読解対象文:
■ ■ ■ ■ ■

本発明で問題とするのは、肉眼で判別できる「マクロ模様」のみならず、研磨時の表面の毟れの不均一に起因する直径数十μm以下のミクロサイズの欠陥である。毟れは、結晶粒が微細であるほど微小となる。十分に微小な毟れは、欠陥ではない。微細な結晶粒による毟れの抑制効果は平均結晶粒度が8.2以上で顕著となる。結晶粒は微細なほど良いが、実質的には平均結晶粒度8.2〜10.5の範囲のものが望ましい。
チタン製ドラム材表面の毟れとは、図1のaに示す部分のこと、である。c軸のTD方向への倒れの角度が、TD方向に±45°、また、c軸のRD方向への倒れの角度が±25°であるような楕円の領域というのは、図2の模式図に示す楕円の部分である。
Cu箔製造ドラム用チタン材でこれまで問題になっていたのは主にマクロ不均一模様に関するものである。マクロ不均一模様は肉眼で容易に識別できる程度、大きさで言うと数mmレベルの表面欠陥で、粗大粒の残存や、熱間圧延時に残留した筋状の圧延組織等に起因するものであるため、熱間圧延時にクロス圧延を行うことや、α温度域での加工量を十分取ること等により解決されていた。

■ ■ ■ ■ ■

データ一覧:
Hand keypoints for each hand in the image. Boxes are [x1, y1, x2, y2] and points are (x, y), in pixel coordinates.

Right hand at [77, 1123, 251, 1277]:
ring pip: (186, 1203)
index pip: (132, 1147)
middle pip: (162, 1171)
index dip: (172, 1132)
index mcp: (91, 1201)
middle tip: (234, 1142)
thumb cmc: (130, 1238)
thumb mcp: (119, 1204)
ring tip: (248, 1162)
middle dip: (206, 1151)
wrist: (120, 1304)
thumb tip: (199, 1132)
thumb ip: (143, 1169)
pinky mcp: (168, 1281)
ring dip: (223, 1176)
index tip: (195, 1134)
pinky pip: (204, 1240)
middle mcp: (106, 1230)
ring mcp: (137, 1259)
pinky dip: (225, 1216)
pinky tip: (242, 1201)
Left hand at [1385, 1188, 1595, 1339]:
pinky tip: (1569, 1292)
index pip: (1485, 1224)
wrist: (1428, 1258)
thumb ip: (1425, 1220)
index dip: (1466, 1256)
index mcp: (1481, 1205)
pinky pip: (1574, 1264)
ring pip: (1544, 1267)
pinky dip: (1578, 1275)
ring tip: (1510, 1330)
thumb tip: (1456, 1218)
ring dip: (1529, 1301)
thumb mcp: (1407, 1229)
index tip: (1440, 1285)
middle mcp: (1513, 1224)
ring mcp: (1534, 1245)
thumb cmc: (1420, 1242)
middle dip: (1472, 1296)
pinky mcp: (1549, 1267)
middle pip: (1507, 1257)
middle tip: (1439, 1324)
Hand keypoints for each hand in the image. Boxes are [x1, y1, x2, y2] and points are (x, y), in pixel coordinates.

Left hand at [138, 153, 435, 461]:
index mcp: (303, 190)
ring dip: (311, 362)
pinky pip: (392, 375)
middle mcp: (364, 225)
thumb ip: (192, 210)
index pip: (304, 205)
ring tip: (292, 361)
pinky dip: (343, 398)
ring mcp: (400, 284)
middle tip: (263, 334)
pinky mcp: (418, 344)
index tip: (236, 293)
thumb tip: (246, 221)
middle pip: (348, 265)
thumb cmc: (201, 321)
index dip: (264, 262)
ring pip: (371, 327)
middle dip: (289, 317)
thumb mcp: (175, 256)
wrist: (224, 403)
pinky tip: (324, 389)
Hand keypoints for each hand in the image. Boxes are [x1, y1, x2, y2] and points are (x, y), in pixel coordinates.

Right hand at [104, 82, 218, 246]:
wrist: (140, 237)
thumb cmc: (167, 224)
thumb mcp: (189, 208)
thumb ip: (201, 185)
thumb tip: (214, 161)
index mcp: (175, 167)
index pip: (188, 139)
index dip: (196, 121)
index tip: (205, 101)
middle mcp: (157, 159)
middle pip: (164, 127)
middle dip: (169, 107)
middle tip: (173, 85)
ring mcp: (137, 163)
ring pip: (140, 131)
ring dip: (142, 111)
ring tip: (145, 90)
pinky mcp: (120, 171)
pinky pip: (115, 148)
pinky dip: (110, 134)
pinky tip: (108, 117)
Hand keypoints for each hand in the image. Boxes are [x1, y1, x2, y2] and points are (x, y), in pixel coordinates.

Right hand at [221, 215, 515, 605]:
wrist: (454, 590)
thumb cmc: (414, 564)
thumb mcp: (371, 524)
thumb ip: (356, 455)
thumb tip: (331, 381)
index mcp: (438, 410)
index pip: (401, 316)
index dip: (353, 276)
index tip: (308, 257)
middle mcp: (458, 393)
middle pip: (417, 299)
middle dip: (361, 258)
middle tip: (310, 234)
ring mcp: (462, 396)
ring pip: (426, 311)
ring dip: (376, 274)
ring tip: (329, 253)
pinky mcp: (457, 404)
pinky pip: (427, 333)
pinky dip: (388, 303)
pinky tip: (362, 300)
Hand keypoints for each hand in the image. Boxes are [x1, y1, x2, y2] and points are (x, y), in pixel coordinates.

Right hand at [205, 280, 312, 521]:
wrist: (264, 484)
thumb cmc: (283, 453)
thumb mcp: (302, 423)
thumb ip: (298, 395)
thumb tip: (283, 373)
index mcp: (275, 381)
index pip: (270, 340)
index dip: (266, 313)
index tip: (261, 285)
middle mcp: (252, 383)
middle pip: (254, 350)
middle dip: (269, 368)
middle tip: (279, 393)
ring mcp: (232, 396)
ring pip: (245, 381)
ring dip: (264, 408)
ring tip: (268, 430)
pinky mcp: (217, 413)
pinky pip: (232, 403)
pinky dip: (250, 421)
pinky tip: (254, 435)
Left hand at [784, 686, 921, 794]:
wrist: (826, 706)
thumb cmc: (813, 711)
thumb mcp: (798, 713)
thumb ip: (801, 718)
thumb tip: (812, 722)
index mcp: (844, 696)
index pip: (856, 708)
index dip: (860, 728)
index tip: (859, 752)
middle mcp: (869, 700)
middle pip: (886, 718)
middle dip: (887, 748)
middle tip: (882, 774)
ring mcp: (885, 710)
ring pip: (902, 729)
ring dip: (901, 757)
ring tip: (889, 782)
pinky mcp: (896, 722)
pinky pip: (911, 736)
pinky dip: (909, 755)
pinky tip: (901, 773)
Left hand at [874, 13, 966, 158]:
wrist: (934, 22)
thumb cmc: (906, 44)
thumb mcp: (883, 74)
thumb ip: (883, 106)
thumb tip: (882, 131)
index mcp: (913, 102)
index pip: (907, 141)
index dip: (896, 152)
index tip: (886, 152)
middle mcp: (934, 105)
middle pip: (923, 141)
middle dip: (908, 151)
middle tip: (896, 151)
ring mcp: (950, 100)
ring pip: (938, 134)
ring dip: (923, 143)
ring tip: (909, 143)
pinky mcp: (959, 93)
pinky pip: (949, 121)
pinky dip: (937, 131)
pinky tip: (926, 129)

■ ■ ■ ■ ■

課題内容:
読解対象文に基づき、次の問いに答えよ。
1. 微細な結晶粒による毟れの抑制効果が顕著となるのは、平均結晶粒度がいくつ以上のときか。
2. 図2の楕円の領域において、c軸のTD方向への倒れの角度はTD方向にどれだけか。
3. マクロ不均一模様は、大きさで言うとどの程度の表面欠陥か。

解答例:
1. 8.2以上
2. ±45°
3. 数mmレベル